_Problems_
• a. In the forum thread on classifying car video as moving or still, what input shape is given for the CNN with 3d convolutions?
• b. Pick up the forum thread on classifying car video as moving or still, writing on from the end of its third listed method.

_Reading passage_
===============

3

How can I classify a given sequence of images (video) as either moving or staying still from the perspective of the person inside the car?

Below is an example of the sequence of 12 images animated.

  1. Moving from the point of the person inside the car.

Class 0: Moving

  1. Staying still from the point of the person inside the car.

Class 1: still

Methods I tried to achieve this:

  1. A simple CNN (with 2d convolutions) with those 12 images (greyscaled) stacked in the channels dimension (like Deepmind's DQN). The input to the CNN is (batch_size, 200, 200, 12).

  2. A CNN with 3d convolutions. The input to the CNN is (batch_size, 12, 200, 200, 1).

  3. A CNN+LSTM (time-distributed with 2d convolutions). The input to the neural network is (batch_size, 12, 200, 200, 1).

===============

_Data extract_
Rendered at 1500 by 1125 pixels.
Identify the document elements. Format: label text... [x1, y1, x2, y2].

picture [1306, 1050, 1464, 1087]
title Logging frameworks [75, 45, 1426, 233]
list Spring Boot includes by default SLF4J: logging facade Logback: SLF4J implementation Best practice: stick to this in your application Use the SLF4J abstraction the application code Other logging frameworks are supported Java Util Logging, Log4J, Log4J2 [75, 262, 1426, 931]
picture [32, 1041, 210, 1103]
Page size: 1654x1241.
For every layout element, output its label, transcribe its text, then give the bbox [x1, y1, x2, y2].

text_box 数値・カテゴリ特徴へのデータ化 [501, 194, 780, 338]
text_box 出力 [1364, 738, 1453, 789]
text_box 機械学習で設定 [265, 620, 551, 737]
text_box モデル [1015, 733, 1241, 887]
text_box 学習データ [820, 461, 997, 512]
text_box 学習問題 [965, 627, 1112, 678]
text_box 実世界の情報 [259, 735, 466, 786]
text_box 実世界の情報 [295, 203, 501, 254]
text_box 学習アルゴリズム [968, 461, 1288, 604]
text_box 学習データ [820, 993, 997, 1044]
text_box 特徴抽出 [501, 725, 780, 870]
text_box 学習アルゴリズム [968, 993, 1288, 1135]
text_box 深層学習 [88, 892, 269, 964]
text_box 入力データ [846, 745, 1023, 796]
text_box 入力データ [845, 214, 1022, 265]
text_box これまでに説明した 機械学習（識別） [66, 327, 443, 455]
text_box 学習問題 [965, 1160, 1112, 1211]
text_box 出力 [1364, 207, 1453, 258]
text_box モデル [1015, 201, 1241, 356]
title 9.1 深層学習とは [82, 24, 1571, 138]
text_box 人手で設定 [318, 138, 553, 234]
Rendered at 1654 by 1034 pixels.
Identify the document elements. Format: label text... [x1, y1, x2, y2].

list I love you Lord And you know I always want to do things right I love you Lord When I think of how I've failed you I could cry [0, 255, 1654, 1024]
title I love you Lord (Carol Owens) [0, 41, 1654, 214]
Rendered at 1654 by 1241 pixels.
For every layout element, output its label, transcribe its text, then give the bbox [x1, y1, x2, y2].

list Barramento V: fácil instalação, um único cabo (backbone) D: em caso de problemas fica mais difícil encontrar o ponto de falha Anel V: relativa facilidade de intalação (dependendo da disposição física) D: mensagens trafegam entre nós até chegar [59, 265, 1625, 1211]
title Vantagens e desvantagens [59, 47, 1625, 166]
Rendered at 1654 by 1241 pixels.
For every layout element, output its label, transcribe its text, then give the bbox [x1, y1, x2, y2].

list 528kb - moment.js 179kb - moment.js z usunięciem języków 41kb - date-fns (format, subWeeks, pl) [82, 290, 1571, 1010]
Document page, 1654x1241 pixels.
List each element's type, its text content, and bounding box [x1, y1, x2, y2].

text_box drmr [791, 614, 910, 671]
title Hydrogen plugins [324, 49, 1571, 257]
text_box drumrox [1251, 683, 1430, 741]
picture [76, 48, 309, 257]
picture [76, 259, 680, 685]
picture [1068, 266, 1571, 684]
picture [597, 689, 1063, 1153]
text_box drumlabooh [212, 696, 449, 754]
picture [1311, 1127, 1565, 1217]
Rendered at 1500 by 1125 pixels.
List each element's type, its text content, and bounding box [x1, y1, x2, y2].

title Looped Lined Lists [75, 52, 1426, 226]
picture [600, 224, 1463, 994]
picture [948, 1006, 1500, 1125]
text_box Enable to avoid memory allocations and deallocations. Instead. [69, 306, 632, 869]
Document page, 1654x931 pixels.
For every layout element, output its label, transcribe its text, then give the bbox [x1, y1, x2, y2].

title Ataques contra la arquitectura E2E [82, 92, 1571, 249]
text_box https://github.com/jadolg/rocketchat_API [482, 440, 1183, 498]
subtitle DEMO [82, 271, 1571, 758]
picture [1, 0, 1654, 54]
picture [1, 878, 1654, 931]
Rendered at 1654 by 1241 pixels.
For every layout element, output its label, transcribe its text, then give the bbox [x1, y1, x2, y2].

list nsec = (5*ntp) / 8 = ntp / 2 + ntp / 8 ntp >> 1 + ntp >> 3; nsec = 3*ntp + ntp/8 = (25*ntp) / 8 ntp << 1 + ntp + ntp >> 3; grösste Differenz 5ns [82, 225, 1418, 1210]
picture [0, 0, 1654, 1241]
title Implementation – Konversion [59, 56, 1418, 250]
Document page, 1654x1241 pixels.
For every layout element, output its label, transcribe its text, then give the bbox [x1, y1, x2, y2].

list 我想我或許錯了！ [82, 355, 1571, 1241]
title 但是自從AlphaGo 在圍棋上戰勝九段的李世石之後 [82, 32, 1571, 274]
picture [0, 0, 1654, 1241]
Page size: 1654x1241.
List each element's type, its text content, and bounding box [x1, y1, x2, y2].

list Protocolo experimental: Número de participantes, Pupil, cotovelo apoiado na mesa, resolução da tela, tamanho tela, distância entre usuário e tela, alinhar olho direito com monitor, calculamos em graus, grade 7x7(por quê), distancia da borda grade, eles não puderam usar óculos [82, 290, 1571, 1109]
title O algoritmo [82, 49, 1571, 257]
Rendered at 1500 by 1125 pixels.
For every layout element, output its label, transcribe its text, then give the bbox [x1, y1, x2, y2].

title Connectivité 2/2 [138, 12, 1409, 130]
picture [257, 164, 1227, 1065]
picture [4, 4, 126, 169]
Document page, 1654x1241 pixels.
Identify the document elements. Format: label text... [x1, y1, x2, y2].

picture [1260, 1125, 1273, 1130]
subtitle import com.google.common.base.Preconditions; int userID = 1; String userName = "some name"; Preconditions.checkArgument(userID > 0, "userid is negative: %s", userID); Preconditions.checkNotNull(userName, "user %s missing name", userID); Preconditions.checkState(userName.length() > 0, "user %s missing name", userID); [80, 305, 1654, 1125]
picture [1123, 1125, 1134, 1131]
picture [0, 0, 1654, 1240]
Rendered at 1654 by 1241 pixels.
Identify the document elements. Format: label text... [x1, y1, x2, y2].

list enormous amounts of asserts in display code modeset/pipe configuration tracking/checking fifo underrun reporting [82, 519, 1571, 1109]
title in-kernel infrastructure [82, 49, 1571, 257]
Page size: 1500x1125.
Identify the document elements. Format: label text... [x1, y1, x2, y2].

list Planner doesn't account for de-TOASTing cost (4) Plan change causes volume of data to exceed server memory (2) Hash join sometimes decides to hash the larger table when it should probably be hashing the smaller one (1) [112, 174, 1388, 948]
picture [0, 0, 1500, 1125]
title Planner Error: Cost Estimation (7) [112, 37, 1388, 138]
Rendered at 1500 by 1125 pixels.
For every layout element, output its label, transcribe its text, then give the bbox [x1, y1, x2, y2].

===============

_Response list_
• a. (batch_size, 12, 200, 200, 1)

• b.
  4. The late fusion method, which is taking 2 frames from the sequence that are some time steps apart and passing them into 2 CNNs (with same weights) separately and concatenating them in a dense layer As mentioned in this paper. This is also like CNN+LSTM without the LSTM part. The input to this net is (batch_size, 2, 200, 200, 1) -> the 2 images are first and last frames in the sequence

All the methods I tried failed to achieve my objective. I tried tuning various hyperparameters, like the learning rate, the number of filters in CNN layers, etc., but nothing worked.

All the methods had a batch_size of 8 (due to memory constraint) and all images are greyscaled. I used ReLUs for activations and softmax in the last layer. No pooling layer was used.

Any help on why my methods are failing or any pointers to a related work

nbro
  • 39,006
  • 12
  • 98
  • 176
Naveen
  • 153
  • 4

1 Answers1

1

CNNs are translation invariant.

You are over complicating the problem. The easiest thing you can do is define a region of interest (ROI) of the hood. In the first case where the car is moving and the reflections are dynamic. In the second case they are static. Just do frame-to-frame image subtraction of the hood. If the vehicle is moving you will have lots of 'edge energy'. If it is not moving it will be just noise.

You can apply the same method to the whole image too. In the static case the image subtraction method may become messy as the clouds are moving along with vehicles and pedestrians. For this case use the image subtractions as input to your method.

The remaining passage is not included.